**Available data:**
──────────
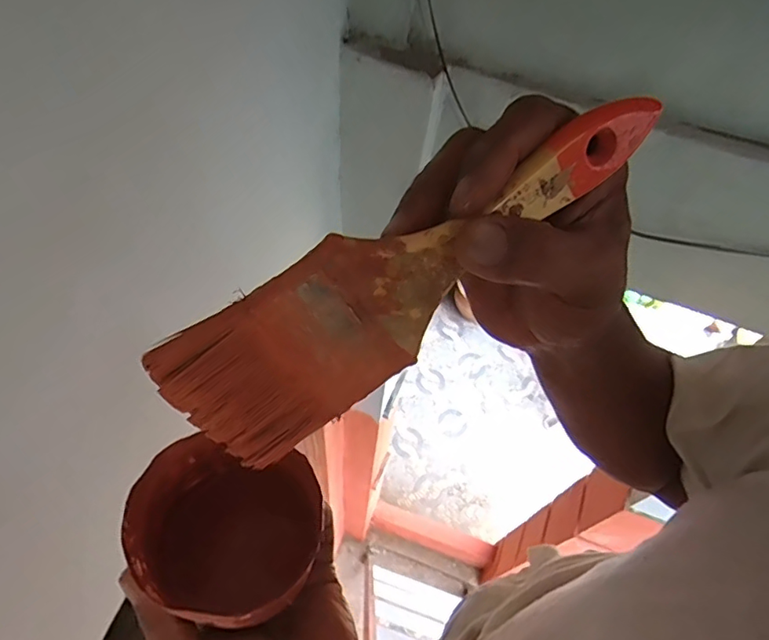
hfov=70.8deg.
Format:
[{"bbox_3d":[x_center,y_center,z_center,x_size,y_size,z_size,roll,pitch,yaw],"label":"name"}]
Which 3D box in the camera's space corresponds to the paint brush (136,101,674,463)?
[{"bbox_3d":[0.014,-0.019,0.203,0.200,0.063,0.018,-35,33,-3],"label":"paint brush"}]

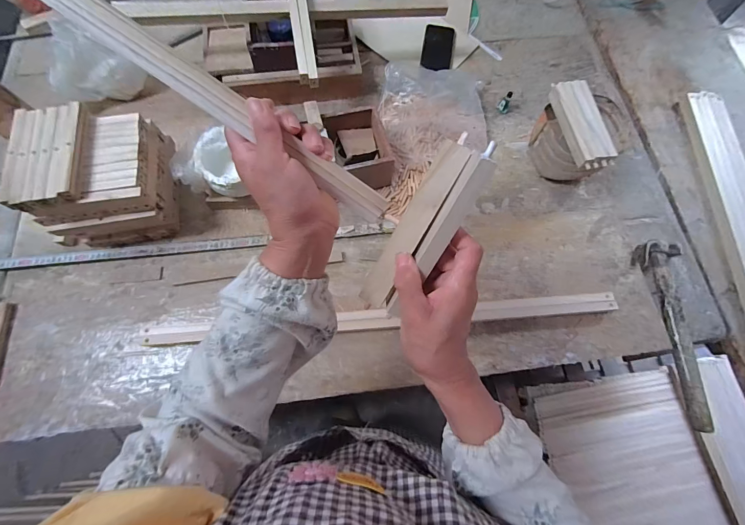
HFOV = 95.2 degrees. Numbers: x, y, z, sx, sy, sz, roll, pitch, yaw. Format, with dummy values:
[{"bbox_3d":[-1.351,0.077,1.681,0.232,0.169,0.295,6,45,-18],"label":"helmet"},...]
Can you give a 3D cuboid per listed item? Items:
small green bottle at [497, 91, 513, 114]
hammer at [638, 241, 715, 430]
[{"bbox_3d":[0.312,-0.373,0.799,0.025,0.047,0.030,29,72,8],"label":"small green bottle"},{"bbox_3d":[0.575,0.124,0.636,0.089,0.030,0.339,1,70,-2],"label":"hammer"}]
──────────
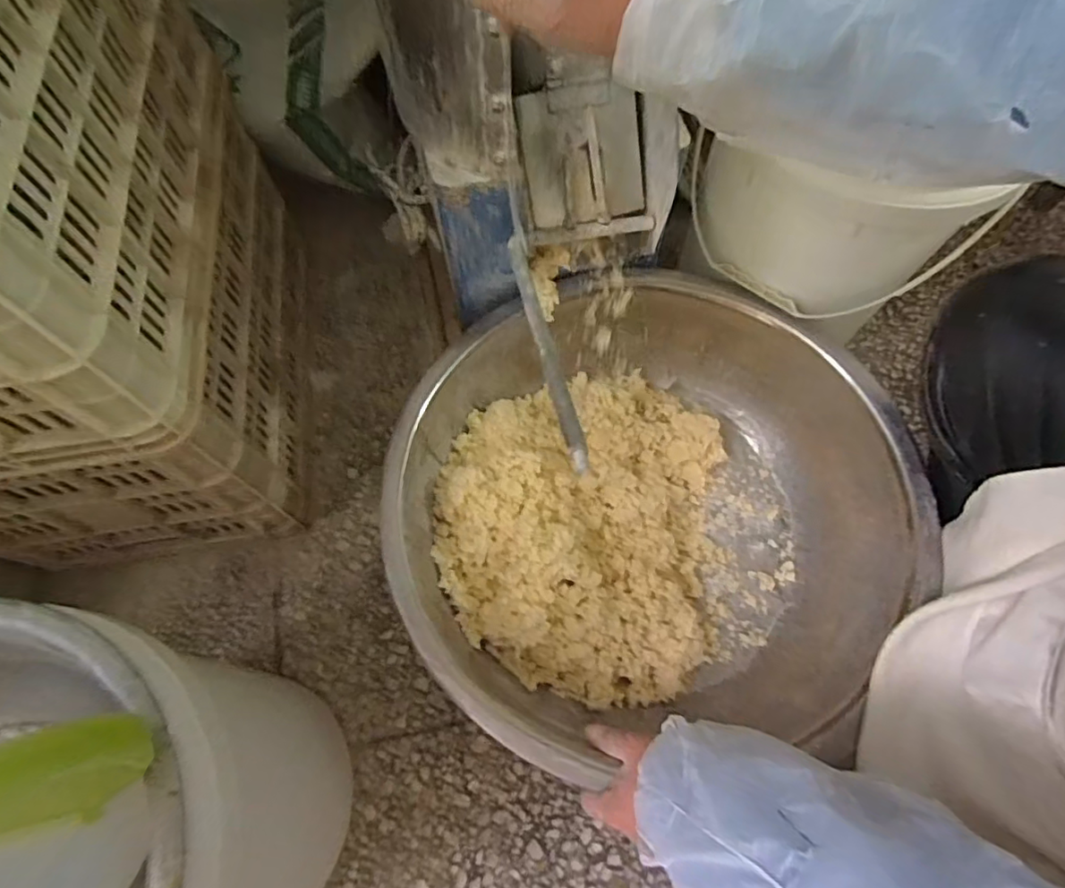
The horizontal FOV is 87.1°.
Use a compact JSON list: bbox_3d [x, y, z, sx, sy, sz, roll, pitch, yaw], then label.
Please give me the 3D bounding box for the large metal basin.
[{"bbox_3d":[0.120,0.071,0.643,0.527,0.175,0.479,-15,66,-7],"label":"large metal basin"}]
──────────
**What you are asked to do:**
From the records above, transcribe exactly the run of lines that opens with the line holding "HFOV = 95.2" and closes with the line holding "small green bottle at [497, 91, 513, 114]", both included.

**Reply:**
HFOV = 95.2 degrees. Numbers: x, y, z, sx, sy, sz, roll, pitch, yaw. Format, with dummy values:
[{"bbox_3d":[-1.351,0.077,1.681,0.232,0.169,0.295,6,45,-18],"label":"helmet"},...]
Can you give a 3D cuboid per listed item? Items:
small green bottle at [497, 91, 513, 114]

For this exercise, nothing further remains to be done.